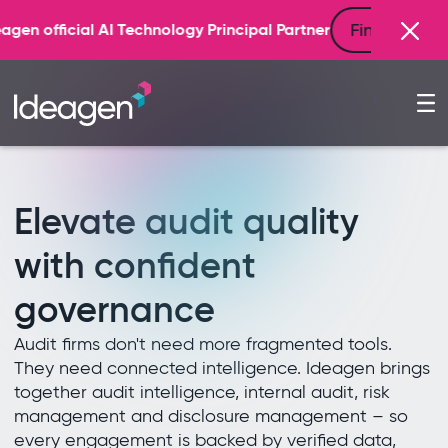
Find out more
gy Principal Partner
Elevate audit quality
with confident
governance
Audit firms don't need more fragmented tools.
They need connected intelligence. Ideagen brings
together audit intelligence, internal audit, risk
management and disclosure management – so
every engagement is backed by verified data,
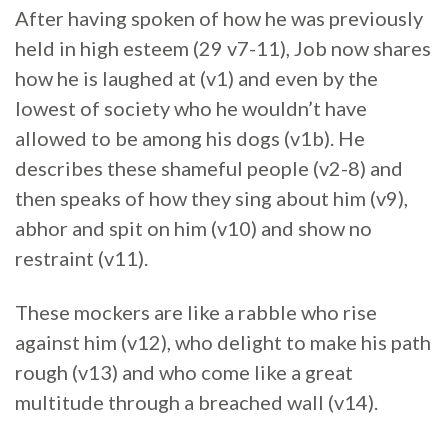
After having spoken of how he was previously
held in high esteem (29 v7-11), Job now shares
how he is laughed at (v1) and even by the
lowest of society who he wouldn’t have
allowed to be among his dogs (v1b). He
describes these shameful people (v2-8) and
then speaks of how they sing about him (v9),
abhor and spit on him (v10) and show no
restraint (v11).
These mockers are like a rabble who rise
against him (v12), who delight to make his path
rough (v13) and who come like a great
multitude through a breached wall (v14).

▬▬▬▬▬▬▬▬▬▬

TASK: Scan the listing above and copy all lines containing the word "intelligence".

EXERCISE OUTPUT:
They need connected intelligence. Ideagen brings
together audit intelligence, internal audit, risk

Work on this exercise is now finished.